* **Supplied material**:
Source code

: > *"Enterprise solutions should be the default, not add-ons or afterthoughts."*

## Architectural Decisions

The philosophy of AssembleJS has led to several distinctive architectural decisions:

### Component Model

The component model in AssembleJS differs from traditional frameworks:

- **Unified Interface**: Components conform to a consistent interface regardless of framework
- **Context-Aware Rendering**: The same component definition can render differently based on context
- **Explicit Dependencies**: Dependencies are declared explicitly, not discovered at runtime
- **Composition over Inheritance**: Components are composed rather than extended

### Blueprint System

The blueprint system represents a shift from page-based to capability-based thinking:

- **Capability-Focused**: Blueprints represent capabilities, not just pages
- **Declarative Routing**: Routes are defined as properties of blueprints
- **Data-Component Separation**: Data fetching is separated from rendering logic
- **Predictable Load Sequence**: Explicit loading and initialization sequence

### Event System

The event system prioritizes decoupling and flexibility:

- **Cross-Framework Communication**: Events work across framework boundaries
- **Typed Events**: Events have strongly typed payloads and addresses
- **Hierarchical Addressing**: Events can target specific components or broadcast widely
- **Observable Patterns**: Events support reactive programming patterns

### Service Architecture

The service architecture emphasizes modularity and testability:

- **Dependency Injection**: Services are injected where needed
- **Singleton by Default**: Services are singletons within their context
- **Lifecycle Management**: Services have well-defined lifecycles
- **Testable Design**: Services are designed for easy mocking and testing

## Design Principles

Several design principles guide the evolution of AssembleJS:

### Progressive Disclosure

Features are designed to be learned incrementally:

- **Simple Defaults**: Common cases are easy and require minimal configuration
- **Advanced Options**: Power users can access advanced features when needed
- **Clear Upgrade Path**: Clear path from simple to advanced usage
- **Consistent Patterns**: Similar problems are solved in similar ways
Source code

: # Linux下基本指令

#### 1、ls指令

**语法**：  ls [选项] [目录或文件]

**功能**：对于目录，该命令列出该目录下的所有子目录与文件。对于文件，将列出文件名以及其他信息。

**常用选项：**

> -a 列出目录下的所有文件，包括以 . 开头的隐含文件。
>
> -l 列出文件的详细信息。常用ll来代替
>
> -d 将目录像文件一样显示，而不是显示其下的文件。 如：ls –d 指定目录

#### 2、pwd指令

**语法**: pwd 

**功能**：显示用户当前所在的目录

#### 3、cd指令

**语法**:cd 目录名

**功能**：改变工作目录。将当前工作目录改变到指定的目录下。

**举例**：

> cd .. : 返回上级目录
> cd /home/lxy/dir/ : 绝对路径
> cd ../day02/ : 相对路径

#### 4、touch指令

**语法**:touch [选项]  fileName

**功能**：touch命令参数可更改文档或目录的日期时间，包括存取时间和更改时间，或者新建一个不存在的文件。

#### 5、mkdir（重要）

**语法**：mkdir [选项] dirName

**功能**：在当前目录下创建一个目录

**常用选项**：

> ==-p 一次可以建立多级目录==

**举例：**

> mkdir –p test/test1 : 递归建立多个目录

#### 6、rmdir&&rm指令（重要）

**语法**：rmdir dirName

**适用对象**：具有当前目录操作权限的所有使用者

* **Instructions to follow**:
Extract from the listing above the lines between the line containing "cd ../day02/ : 相对路径" and the line containing "#### 6、rmdir&&rm指令（重要）", keeping both of those lines. Output nothing else.

* **Exercise result**:
> cd ../day02/ : 相对路径

#### 4、touch指令

**语法**:touch [选项]  fileName

**功能**：touch命令参数可更改文档或目录的日期时间，包括存取时间和更改时间，或者新建一个不存在的文件。

#### 5、mkdir（重要）

**语法**：mkdir [选项] dirName

**功能**：在当前目录下创建一个目录

**常用选项**：

> ==-p 一次可以建立多级目录==

**举例：**

> mkdir –p test/test1 : 递归建立多个目录

#### 6、rmdir&&rm指令（重要）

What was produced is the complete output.